Japango is one of Toronto's most venerable sushi bars. The tiny restaurant near City Hall is always busy during lunch and dinner and is the type of place sushi purists seek out for their fresh fish and high quality Japanese offerings.
A scattershot collection of signed photos all over the walls suggest many locally famous people have visited over the years. Jack Layton’s photo presides over everything from a high corner, and the hubbub and cheer of the place has a homey feeling.
The chef’s omakase tasting menu runs about $100, and with that comes a complimentary appetizer of manila clams in sake butter sauce. They’re very, very briny, and it’s tough to know exactly how to attack them with chopsticks, but definitely have a lot of clam flavour.
Tuna and avocado tartare ($13) is cut much more thickly than you may be used to. It’s nice to see giant chunks of creamy avocado on this typically basic dish, accented with a moistening and acidic yuzu ponzu sauce and microgreens.
The signature Japango roll ($14) is their signature, one of the best a la carte rolls. A simple California inside is topped with salmon, seared scallop, spicy mayo, unagi sauce, a little tobiko and microgreens. The spice and the torched flavour go together really well.
A deluxe sushi dinner ($30), is the kind of thing you’d be most likely to find yourself ordering here. A sashimi dinner runs around the same cost.
A luscious rainbow of nigiri including sweet salmon, salty mackerel, bold tuna, creamy butterfish and many others is served with a real stump of the root that’s been used to make your wasabi.

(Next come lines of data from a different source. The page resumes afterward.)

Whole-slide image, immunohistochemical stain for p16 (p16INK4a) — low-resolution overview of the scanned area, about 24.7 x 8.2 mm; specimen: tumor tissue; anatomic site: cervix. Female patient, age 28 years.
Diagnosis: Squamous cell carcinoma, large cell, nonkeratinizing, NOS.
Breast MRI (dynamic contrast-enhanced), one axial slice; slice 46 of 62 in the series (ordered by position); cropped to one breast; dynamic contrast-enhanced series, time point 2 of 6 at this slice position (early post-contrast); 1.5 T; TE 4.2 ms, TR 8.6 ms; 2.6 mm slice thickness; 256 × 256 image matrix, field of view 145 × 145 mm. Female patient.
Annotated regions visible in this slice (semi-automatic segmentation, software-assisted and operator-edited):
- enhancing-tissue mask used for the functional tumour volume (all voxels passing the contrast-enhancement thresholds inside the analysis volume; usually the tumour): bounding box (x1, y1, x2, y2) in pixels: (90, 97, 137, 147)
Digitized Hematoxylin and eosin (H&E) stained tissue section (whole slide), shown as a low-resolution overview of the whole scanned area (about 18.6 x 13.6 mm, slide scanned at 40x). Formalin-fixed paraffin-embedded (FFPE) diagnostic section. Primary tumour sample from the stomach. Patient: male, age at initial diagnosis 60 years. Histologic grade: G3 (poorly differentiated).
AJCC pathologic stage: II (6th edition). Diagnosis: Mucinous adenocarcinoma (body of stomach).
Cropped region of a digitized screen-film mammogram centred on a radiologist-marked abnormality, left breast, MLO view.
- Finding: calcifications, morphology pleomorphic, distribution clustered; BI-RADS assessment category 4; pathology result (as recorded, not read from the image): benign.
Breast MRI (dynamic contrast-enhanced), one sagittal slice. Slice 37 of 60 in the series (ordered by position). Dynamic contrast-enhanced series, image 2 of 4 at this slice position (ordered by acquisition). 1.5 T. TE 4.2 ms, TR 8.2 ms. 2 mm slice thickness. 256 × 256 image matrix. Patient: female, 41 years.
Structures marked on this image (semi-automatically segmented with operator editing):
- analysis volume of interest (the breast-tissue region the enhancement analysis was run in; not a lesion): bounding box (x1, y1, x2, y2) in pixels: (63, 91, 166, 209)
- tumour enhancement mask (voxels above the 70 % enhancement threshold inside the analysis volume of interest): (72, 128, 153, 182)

Many of the nigiri are garnished with edible gold leaf, and the plate is decorated with an edible garnish of a flower and thinly sliced yam stem.
There’s even one rare uni nigiri on the plate, one of my favourites, though I do also like the punch of a roll of egg filled with roe.
The place really feels like a classic sushi bar at only 530 square feet, with a long narrow design dominated by dark wood, right down to the clunky packed-together tables and chairs. Things are constantly ramming up against each other here, but in a fun and comforting way.